Tuesday, November 15, 2011

Race in My Antonia

"When Samson was well again, his young mistress led him back to the piano.  Several teachers experimented with him.  THey found he had absolute pitch, and a remarkable memory.  As a very young child he could repeat, after a fashion, any composition that was played for him.  No matter how many wrong notes he struck, he never lost the intention of a passage, he brought the substance of it across by irregular and astonishing means.  He wore his teachers out.  He could never learn like other people, never acquired any finish.  He was always a negro prodigy who played barbarously and wonderfully.  As piano playing, it was perhaps abominable, but as music it was something real, vitalized by a sense of rhythm that was stronger than his other physical senses, - that not only filled his dark mind, but worried his body incessantly.  To hear him, to watch him, was to see a negro enjoying himself as only a negro can.  It was as if all the agreeable sensations possible to creatures of flesh and blood were heaped up on those black and white keys, and he were gloating over them and trickling them through his yellow fingers." (92).

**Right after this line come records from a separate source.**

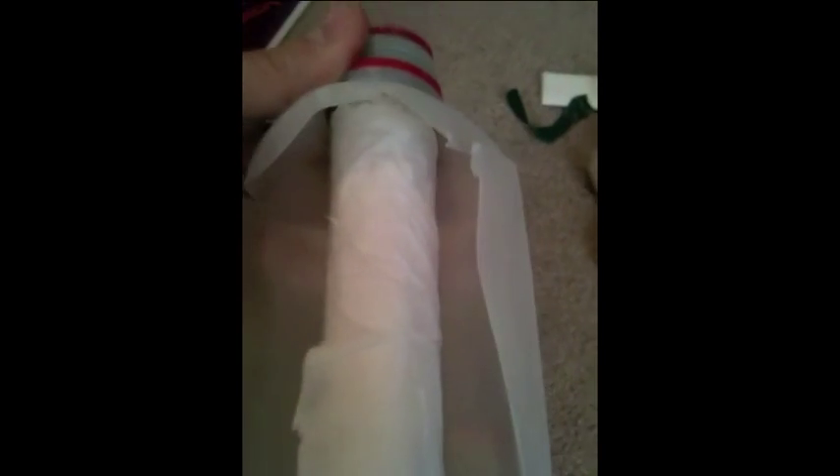Now I have the inner tube wrapped with the filter.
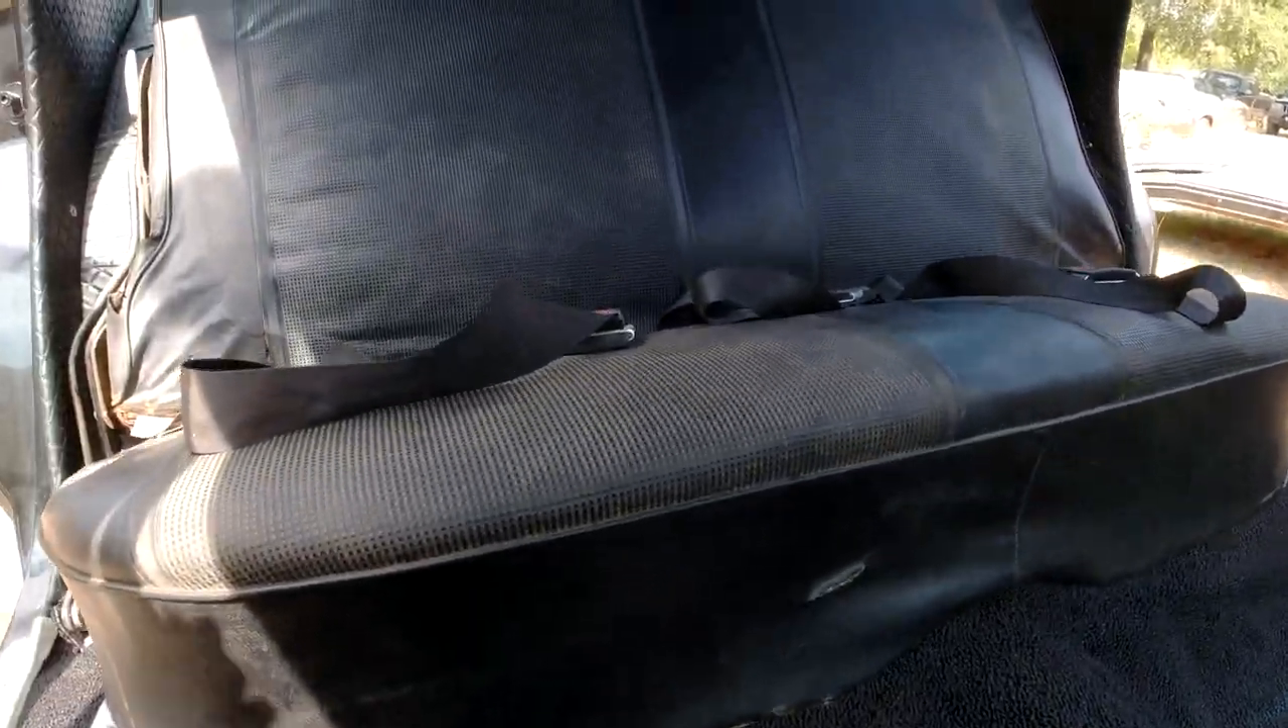I got the back seat in.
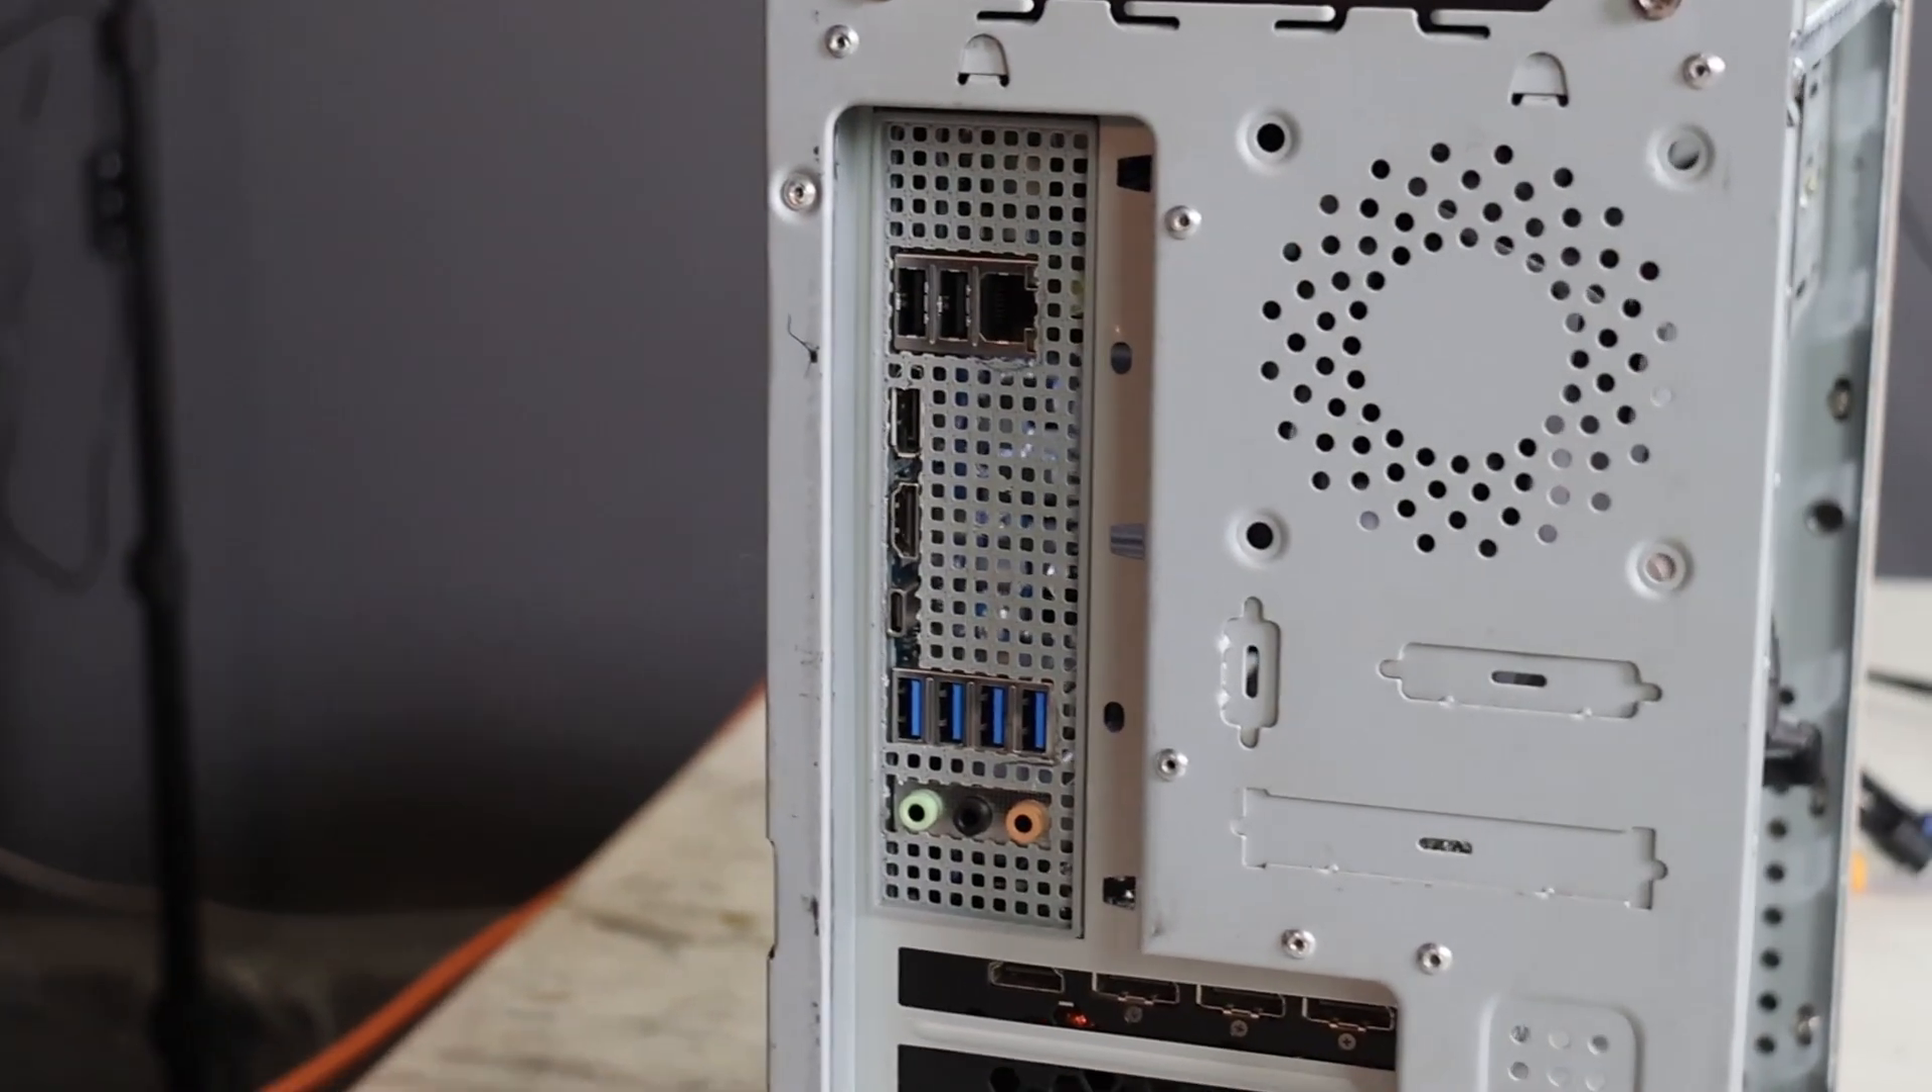All of this stuff lines up totally fine. Our DIY I .O. plate looks fine.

We talked in class about the implicit messages of the book, and specifically how race is present in the book.  This passage stood out to me, especially because Marissa and I just finished our paper on how race is relevant in the musical world.
This passage seems to be surprised at how well a black musician can play.  To see him enjoy himself and cross the "black and white" barriers (black and white keys).   A black boy being a great musician was rare in this time, especially in this environment.  When he performs, race becomes neutralized, and he becomes harmless.  He is just a musician, regardless of race who his audience can observe without feeling threatened.